ФРАГМЕНТ ДОКУМЕНТА:

А если без санатории можно обойтись и нужен только отдых и свежие впечатления – то приезжайте сюда на Капри. Отдохнуть тут можно всячески – и лежа на камушке у моря и шатаясь по Риму, Флоренции и пр. – все близко. Вам бы я рад был бесконечно, и тут Вы увидели бы, что по-прежнему, крепко и хорошо люблю я Вас. Моей мрачности не бойтесь. Я хороню ее в душе глубоко, а в жизни – все такой же, пожалуй, как и был. Разве немного, немного хуже. И с вами мы предприняли бы ряд всевозможных экскурсий – по морю и по суше. Устроиться здесь можно недорого. Конечно, присутствие здесь Горького для Вас особенной цены не имеет, по изредка хорошо повидаться и с Горьким. Я вижу его часто и с большим удовольствием. Видел бы еще чаще, если бы… по об этом можно говорить, а не писать.

О себе говорить не стану много. Для меня и до сих пор вопрос – переживу я смерть Шуры или нет, – конечно, не в смысле самоубийства, а глубже. Есть связи, которых нельзя уничтожить без непоправимого ущерба для души, И для меня отнюдь не праздный вопрос, на пустячное сомнение – не похоронен ли вместе с ней Леонид Андреев.

Работал я тут. Трудно было вначале невыносимо, – как для маньяка, одержимого определенной идеей, видениями, снами, – писать о чем-то совершенна постороннем. Но преодолел – частью из упрямства, частью, чтобы оправдать собственное существование; однако добился кстати и жестокой бессонницы, головных болей и пр. Сейчас, кажется, проходит, по крайней мере, вот уже две ночи сплю.

И рассказ кончил «Иуда Искариот и другие» – нечто по психологии, этике и практике предательства. Горький одобряет, но я сам недоволен. Продолжал бы работать и дальше, ибо делать больше нечего, – но голова не выдерживает. Буду отдыхать, фотографировать, гулять и т. д. А к лету – если не будет военной диктатуры – в Россию, а то – в Норвегию, на фиорды. Прекрасная страна, и если уж жить где в Европе, так там.

Вы ведь в Италии уже побывали я несколько знакомы с нею. Мне нравится, дышать свободно. Я даже итальянскому учусь, учитель ходит, но память точно отшибло, ничего не выходит. Все же стараюсь.

Пятницкому я сказал, что Вы не получаете ответов, и он был очень обеспокоен. Вот – как ни странно Вам, это – единственный человек на Капри, с которым можно говорить по душам.

Да вот был бы я рад, если бы Вы приехали. Душа бы немного погрелась. Настаивать боюсь, но думаю, что Капри для Вас оказалось бы хорошим местом. Красиво тут, ясно как-то и нет того раздражающего, чем противен для меня Крым. Во всяком случае известите, что надумаете. Крепко жму руку вашу и целую.

Леонид

Весною 1907 года я приехал к Андрееву на Капри и прожил у него около месяца.

ЗАДАНИЕ: Напишите продолжение текста о жизни на Капри, начиная сразу после его последнего предложения. Материалы для работы с текстом не понадобятся.

ПРЕДОСТАВЛЕННЫЕ МАТЕРИАЛЫ:
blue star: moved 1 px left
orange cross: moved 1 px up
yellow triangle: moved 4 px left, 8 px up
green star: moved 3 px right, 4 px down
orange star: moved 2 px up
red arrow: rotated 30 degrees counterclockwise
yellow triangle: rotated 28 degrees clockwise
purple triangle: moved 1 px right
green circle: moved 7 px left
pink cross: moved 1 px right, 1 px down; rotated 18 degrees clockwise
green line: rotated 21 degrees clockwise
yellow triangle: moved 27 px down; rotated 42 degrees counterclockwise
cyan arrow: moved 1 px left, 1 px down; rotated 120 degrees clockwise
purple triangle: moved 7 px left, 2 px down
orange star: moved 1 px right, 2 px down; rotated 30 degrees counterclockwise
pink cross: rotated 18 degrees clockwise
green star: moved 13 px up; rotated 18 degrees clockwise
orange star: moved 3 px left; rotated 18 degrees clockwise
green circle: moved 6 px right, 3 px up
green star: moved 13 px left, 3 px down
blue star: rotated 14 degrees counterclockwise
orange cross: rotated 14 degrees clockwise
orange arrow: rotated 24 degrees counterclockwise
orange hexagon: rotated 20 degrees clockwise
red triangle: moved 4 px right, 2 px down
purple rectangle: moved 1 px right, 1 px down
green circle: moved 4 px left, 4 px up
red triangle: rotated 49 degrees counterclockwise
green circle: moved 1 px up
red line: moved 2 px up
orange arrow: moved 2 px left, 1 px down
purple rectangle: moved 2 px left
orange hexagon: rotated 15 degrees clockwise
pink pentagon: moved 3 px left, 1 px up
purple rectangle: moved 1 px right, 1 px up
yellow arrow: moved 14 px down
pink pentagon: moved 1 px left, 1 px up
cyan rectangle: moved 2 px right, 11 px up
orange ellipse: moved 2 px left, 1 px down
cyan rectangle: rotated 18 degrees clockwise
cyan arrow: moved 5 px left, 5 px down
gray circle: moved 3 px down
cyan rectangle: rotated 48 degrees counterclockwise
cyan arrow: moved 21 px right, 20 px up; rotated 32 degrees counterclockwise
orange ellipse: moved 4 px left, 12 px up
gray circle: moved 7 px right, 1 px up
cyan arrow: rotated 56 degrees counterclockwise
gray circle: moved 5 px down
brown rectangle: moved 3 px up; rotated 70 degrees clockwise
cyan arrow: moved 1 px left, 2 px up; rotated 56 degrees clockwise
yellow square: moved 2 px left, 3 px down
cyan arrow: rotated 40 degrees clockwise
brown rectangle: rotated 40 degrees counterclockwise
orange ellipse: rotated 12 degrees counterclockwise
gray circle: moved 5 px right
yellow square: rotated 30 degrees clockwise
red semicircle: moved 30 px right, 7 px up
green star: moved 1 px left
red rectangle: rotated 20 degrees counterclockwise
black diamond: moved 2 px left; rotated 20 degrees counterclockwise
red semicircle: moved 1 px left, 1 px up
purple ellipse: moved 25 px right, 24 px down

ОТВЕТ:
За время, которое я его не видал, он сильно пополнел и обрюзг. Лицо стало мясистое. Бросилось в глаза, какое у него длинное туловище и короткие ноги.

С ним жила его мать Настасья Николаевна и сынишка Димка. Мать – типичнейшая провинциальная мелкая чиновница. В кофте. Говорит: «куфня», «колдовая», «огромадный»; «Миунхен» вместо «Мюнхен». На Капри томится.

– Отдай мне всё Капри, со всеми его доходами, чтобы год здесь прожить одной, – нет, отказалась бы.

Жил Андреев в уютной и большой вилле, с пальмами в саду, с застекленной террасой. О хозяйстве можно было не заботиться. Существовал на Капри такой на все руки благодетель, вездесущий синьор Моргано, владелец местного кафе «Zum Kater Hidigeigei». Он взял на себя полную заботу об Андрееве: поставлял для него провизию, вино, прислугу, сам заказывал ей обеды и ужины, заведывал стиркою белья, – словом, совершенно освободил Андреева от всяких хозяйственных забот. Так же, сколько я знаю, обслуживал синьор Моргано и Горького. Андреев серьезнейшим образом был убежден, что все это почтенный синьор делает из любви к русской литературе. И правда, с русскими писателями синьор Моргано был очень приветлив, при встречах далеко откидывал в сторону руку со шляпой и восклицал, приятно улыбаясь:

– ТарОй самотершаве (долой самодержавие)!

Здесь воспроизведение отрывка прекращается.